DOI: https://doi.org/10.21954/ou.ro.0000f04d
Abstract
The eukaryotic cell cycle is the central molecular oscillator underlying tissue growth. Although previous studies have analyzed global cell cycle-associated transcription using unicellular systems, precisely how cell cycle-dependent processes are integrated in multicellular development in vivo remains unclear. One multicellular context-specific cell cycle event is the Interkinetic Nuclear Migration (IKNM), a conserved process by which proliferating nuclei translocate to the apical epithelial surface of the epithelium to execute mitosis.
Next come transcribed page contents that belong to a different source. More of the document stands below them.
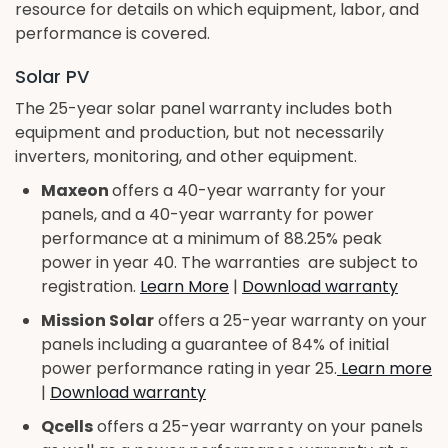
resource for details on which equipment, labor, and
performance is covered.
Solar PV
The 25-year solar panel warranty includes both
equipment and production, but not necessarily
inverters, monitoring, and other equipment.
Maxeon
offers a 40-year warranty for your
panels, and a 40-year warranty for power
performance at a minimum of 88.25% peak
power in year 40. The warranties are subject to
registration.
Learn More
|
Download warranty
Mission Solar
offers a 25-year warranty on your
panels including a guarantee of 84% of initial
power performance rating in year 25.
Learn more
|
Download warranty
Qcells
offers a 25-year warranty on your panels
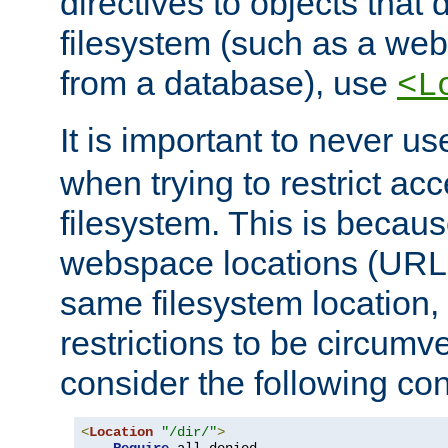
directives to objects that 
filesystem (such as a we
from a database), use
<L
It is important to never u
when trying to restrict acc
filesystem. This is becau
webspace locations (URLs
same filesystem location,
restrictions to be circum
consider the following con
<
Location
"/dir/"
>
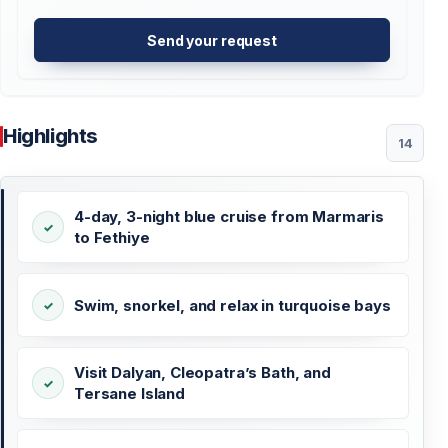
Send your request
Highlights
14
4-day, 3-night blue cruise from Marmaris
to Fethiye
Swim, snorkel, and relax in turquoise bays
Visit Dalyan, Cleopatra’s Bath, and
Tersane Island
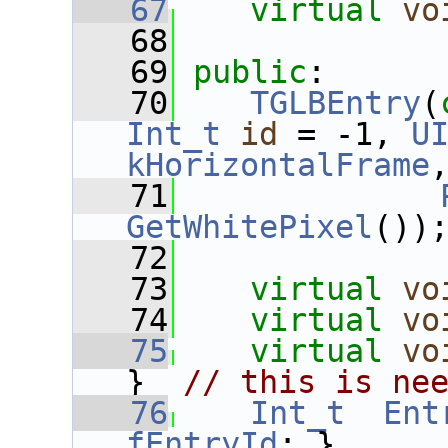
   67
virtual
vo
   68
   69
public
:
   70
TGLBEntry
(
Int_t
id
 = -1, 
U
kHorizontalFrame
   71
GetWhitePixel
())
   72
   73
virtual
vo
   74
virtual
vo
   75
virtual
vo
}  
// this is ne
   76
Int_t
Ent
fEntryId
; }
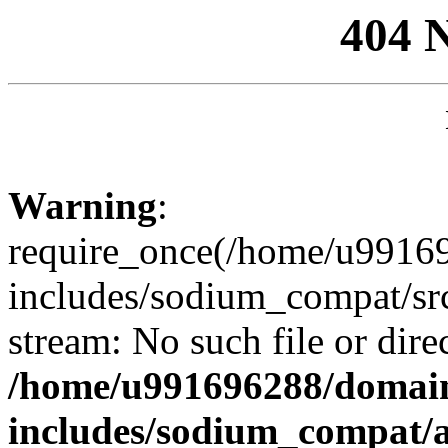
404 
Warning
:
require_once(/home/u99169
includes/sodium_compat/sr
stream: No such file or dire
/home/u991696288/domain
includes/sodium_compat/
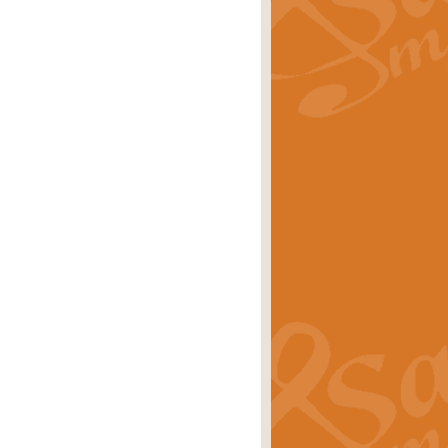
rice
£29.99
 by Alan Beaumont. This beautiful
es.
rice
£19.99
iggest selling singles of all time.
rice
£29.99
tune from World War II. With its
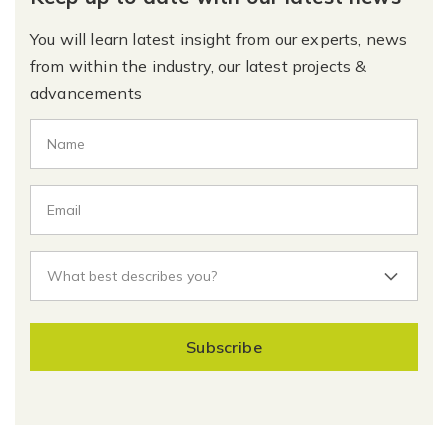
You will learn latest insight from our experts, news
from within the industry, our latest projects &
advancements
Subscribe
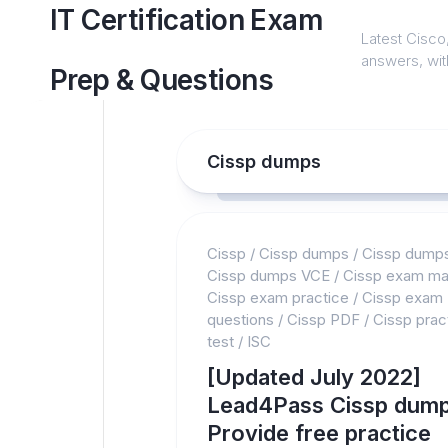
Skip
IT Certification Exam
to
Latest Cisco,
content
answers, with
Prep & Questions
Cissp dumps
Cissp
/
Cissp dumps
/
Cissp dump
Cissp dumps VCE
/
Cissp exam mat
Cissp exam practice
/
Cissp exam
questions
/
Cissp PDF
/
Cissp prac
test
/
ISC
[Updated July 2022]
Lead4Pass Cissp dump
Provide free practice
How cell cycle progression is linked with IKNM remains poorly understood. Here, I report the global cell cycle-associated transcriptomes of Drosophila wing disc epithelial cells (multicellular system) and cultured S2 cells (unicellular system). With an integrative FACS-microarray technique, we identified over 600 genes with periodic expression profiles in each context. Intriguingly, despite the common periodic genes identified, we also identified 200 genes periodically expressed only in the wing disc cells, including many core cell cycle components. I further explored the function of those wing disc periodic genes by tissue-specific RNAi knockdown. Combining flow cytometry and confocal imaging, I defined 107 periodic genes that control wing growth, wherein 35 periodic genes control cell cycle progression in the developing wing but not in S2 cells (com-pared with results from S2 RNAi screens). In addition to several novel regulators of mitotic cell size and chromosome segregation, I also identified two novel wing disc-specific periodic genes, knockdown of which disrupt IKNM. Strikingly, in both cases, disconnecting nuclei positioning with mitosis does not disrupt cell cycle progression per se. One of the IKNM genes is a potential lincRNA, which may regulate the expression of kinesin-like protein, Klp54D, and is required for normal centriole function. Taken together, my study provided a global functional perspective on cell cycle regulation in vivo, and identified numerous novel periodic genes that control growth, cell proliferation and IKNM in the epithelial context.